#### WHAT TO PRODUCE
Examine the records below and count how many lines contain the string "shoulder". Give only the number.

#### ENTRIES SHOWN

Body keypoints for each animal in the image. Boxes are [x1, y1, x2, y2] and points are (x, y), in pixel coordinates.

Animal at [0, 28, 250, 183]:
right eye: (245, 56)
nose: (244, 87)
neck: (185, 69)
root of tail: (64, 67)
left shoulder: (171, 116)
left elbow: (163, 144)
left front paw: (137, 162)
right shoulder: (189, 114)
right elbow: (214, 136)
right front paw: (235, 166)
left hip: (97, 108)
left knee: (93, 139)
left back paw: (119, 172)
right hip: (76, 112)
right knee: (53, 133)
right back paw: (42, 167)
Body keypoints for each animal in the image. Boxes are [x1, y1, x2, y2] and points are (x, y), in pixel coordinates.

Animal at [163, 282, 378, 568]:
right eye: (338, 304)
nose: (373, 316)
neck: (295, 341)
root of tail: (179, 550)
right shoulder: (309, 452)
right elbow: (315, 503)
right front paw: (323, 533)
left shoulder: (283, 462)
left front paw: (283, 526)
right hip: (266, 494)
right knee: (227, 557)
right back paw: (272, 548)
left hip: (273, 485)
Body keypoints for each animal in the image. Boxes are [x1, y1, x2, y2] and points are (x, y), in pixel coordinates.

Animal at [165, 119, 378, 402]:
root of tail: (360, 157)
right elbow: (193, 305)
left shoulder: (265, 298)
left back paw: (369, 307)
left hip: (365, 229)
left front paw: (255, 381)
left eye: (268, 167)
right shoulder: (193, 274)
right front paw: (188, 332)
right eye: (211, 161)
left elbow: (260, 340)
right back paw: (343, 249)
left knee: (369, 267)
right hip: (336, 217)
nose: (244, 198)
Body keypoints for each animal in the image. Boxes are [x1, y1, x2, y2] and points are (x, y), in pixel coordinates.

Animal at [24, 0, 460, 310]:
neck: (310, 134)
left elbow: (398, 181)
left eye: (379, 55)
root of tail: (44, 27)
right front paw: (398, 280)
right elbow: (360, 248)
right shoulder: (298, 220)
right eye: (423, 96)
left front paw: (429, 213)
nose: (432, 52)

==

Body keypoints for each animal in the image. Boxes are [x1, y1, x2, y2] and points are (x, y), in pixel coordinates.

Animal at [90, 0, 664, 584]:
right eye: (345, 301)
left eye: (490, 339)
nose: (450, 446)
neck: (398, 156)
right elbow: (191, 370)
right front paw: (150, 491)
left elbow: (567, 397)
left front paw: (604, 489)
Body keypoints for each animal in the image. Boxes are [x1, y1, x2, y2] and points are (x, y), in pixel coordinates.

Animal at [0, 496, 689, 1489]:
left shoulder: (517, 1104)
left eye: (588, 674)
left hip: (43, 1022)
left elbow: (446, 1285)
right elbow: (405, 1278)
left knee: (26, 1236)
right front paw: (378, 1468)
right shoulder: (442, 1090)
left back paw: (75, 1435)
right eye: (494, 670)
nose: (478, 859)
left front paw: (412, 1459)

#### SOLUTION TO THIS EXERCISE
9